For something as granular and tedious as RBAC at the scale of 100,000-plus people, the devil is indeed in the details. Assuming those details are implemented and operationalized to perfection, ByteDance will still need to present a way for third party organizations to audit and verify those implementations on an ongoing basis. While ByteDance’s intention to build various Transparency Centers is a nice touch (arguably more than what Facebook or YouTube has done in this regard), these centers appear to be focused on human content moderation and as controlled PR spin machines for the media. They won’t convince many technical experts.

The best way to build trust with the technical community? Open source.

Open Source

Regular readers of Interconnected know I write a lot about open source. I’m a proponent and practitioner of the power of open source in building robust, sustainable, and trustworthy technologies.

Sunlight is always the best disinfectant. Open source is that sunlight in the technology world.

There are few examples of large tech companies open sourcing their RBAC implementations and IAM policies. I don’t think it is because there’s something inherent to RBAC that makes it unsuitable to open source. You can remove the business and organizational logic and open source just the implementation mechanisms. But large tech companies usually open-source something if there is externally strategic value in doing so, e.g. creating a developer ecosystem (Apple with Swift, Microsoft with VSCode). RBAC rarely holds any strategic value. It’s mundane and boring.

However, for ByteDance, how its RBAC implementation works is anything but mundane or boring to the government regulators, cybersecurity auditors, and privacy advocates -- three audiences who have lots of skepticism about the company.

Each tech company sees its strategic differentiation and focus differently. As I discussed in “Why Is Facebook Not in the Cloud Business?”, because Facebook is dead set on becoming the dominant social media company and not interested in having a cloud PaaS business, it open sourced its data center design for the strategic purpose of achieving more infrastructure efficiencies. Google, on the other hand, saw its data center design as a competitive advantage and kept it proprietary.

Facebook is differentiated by its algorithm-driven social network, and not by its data centers. Similarly, ByteDance is also differentiated by its algorithm-driven social network, and not by its RBAC implementation (nor is any company for that matter). What’s different is that open sourcing RBAC has strategic value to ByteDance to help it shore up the only currency it lacks: trust.
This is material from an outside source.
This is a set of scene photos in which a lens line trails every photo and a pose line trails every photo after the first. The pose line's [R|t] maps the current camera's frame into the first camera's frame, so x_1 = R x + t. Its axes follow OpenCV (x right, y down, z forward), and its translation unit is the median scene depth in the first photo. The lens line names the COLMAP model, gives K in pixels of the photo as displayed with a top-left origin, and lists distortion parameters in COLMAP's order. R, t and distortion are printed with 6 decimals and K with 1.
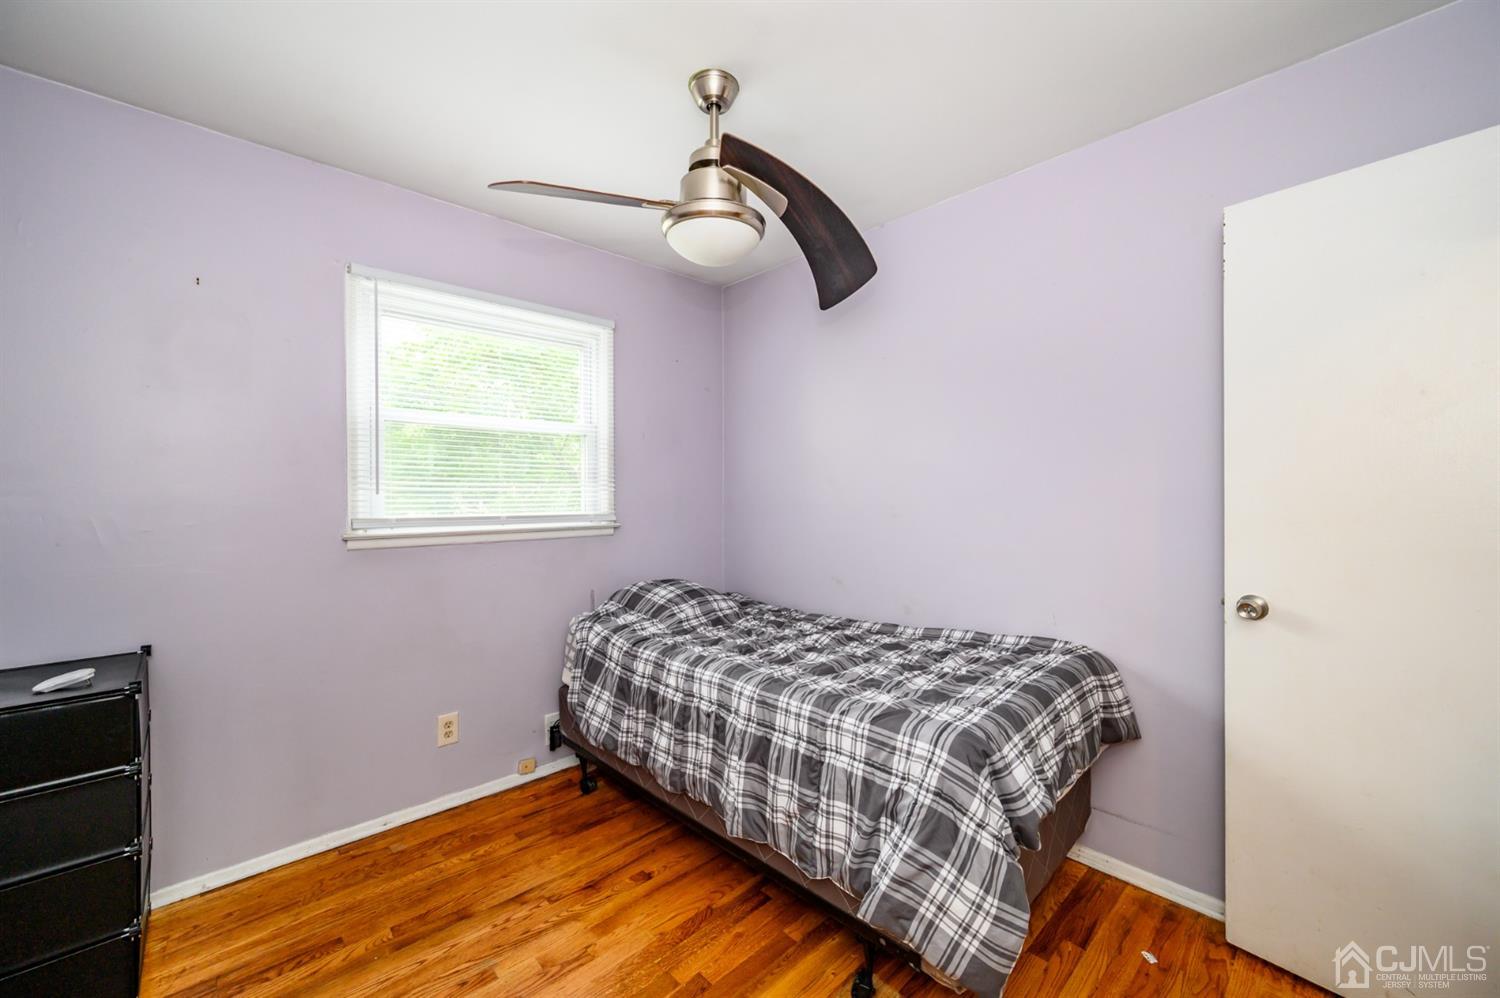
lens RADIAL K [[594.2, 0, 746.8], [0, 594.2, 497.0], [0, 0, 1]] dist [0.001932, -0.000188]
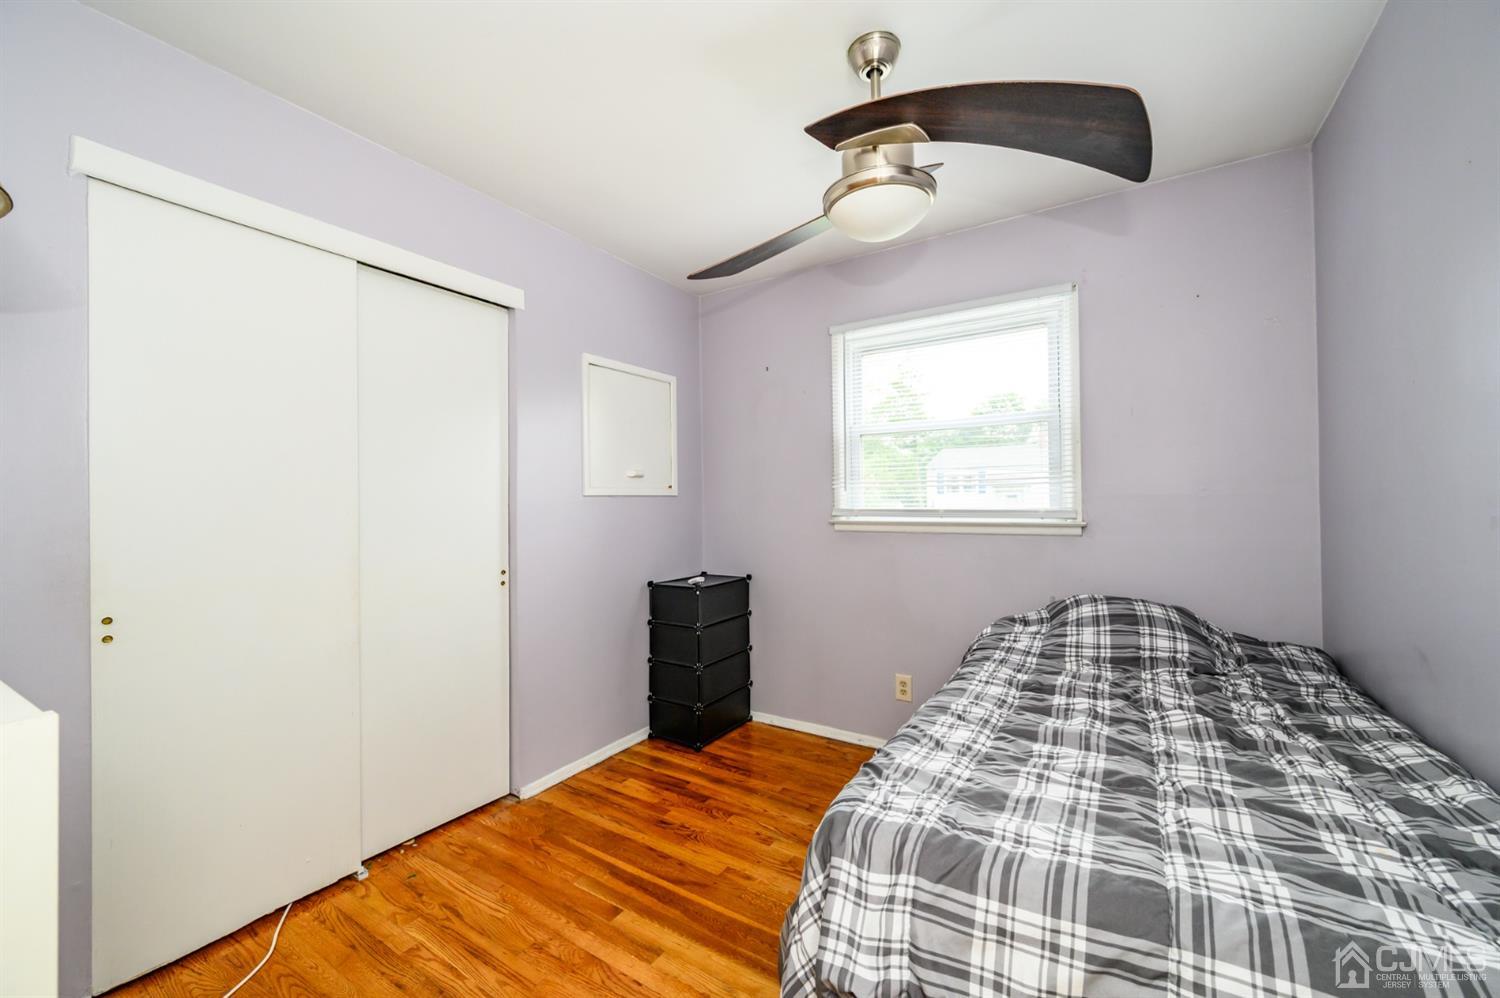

Unfortunately, ByteDance does not have a long or strong track record of creating, contributing or stewarding open source projects. Given its unique potential and predicament, ByteDance would be well-served to develop that competency sooner rather than later. There may not be a direct template to open sourcing RBAC at the scale of ByteDance, but there are many open source practices beyond just sharing code publicly to draw from to build trust -- community discussion forums, open documentation, transparent governance, etc.

Earning the trust of a global audience will take a lot more work than poaching “Captain America” from Disney. It’ll take a lot more work than hiring a former congressman to lobby on your behalf. As I’ve shared in “Why Huawei Should IPO in America”, even hiring one of Trump’s biggest fundraisers doesn’t buy you much.

But all the work required is just hard work, tedious work, but not impossible work.

If you like what you've read, please SUBSCRIBE to the Interconnected email list. New posts will be delivered to your inbox (twice per week). Follow and interact with me on: Twitter, LinkedIn.


正如我在《互联周刊》中所提到的,上周最有趣的一条新闻是:据 PingWest 报道,字节跳动正在切断其中国工程师对TikTok及其他海外产品的数据访问。




简单的答案是RBAC(基于角色的访问控制, role-based access control),而且需要很多很多的RBAC。

通过沿着具体工作角色设计一组标识和访问管理(identity and access management,IAM)策略,字节跳动可以在逐个产品的基础上限制每个员工的访问权利。所有部门(工程、数据分析、增长、营销等)的中国员工将只能访问国内产品的代码、生产数据库及其他副本,如头条、抖音、西瓜。同样的规则也适用于身在海外的员工们做海外的产品,如TikTok、Helo、BaBe、Lark。






(再说个小插曲:这个隔离构架让我想起了美国总统竞选连任时Hatch Act法案是如何运作的。白宫的普通员工和连任竞选活动之间是完全隔离的,但总统任命的高官,如内阁成员,可以合法地两边介入。)






很少有科技大厂开源RBAC实现和IAM策略的例子。我不认为这是因为RBAC本身有什么不适合开源的特性。完全可以删除业务和组织逻辑,而只开源实现机制。对大厂来说,选择开源什么项目,总要有些战略价值,比如创建开发者生态(苹果开源Swift,微软开源VSCode)。RBAC 一般没有任何战略价值,太平淡,太无聊。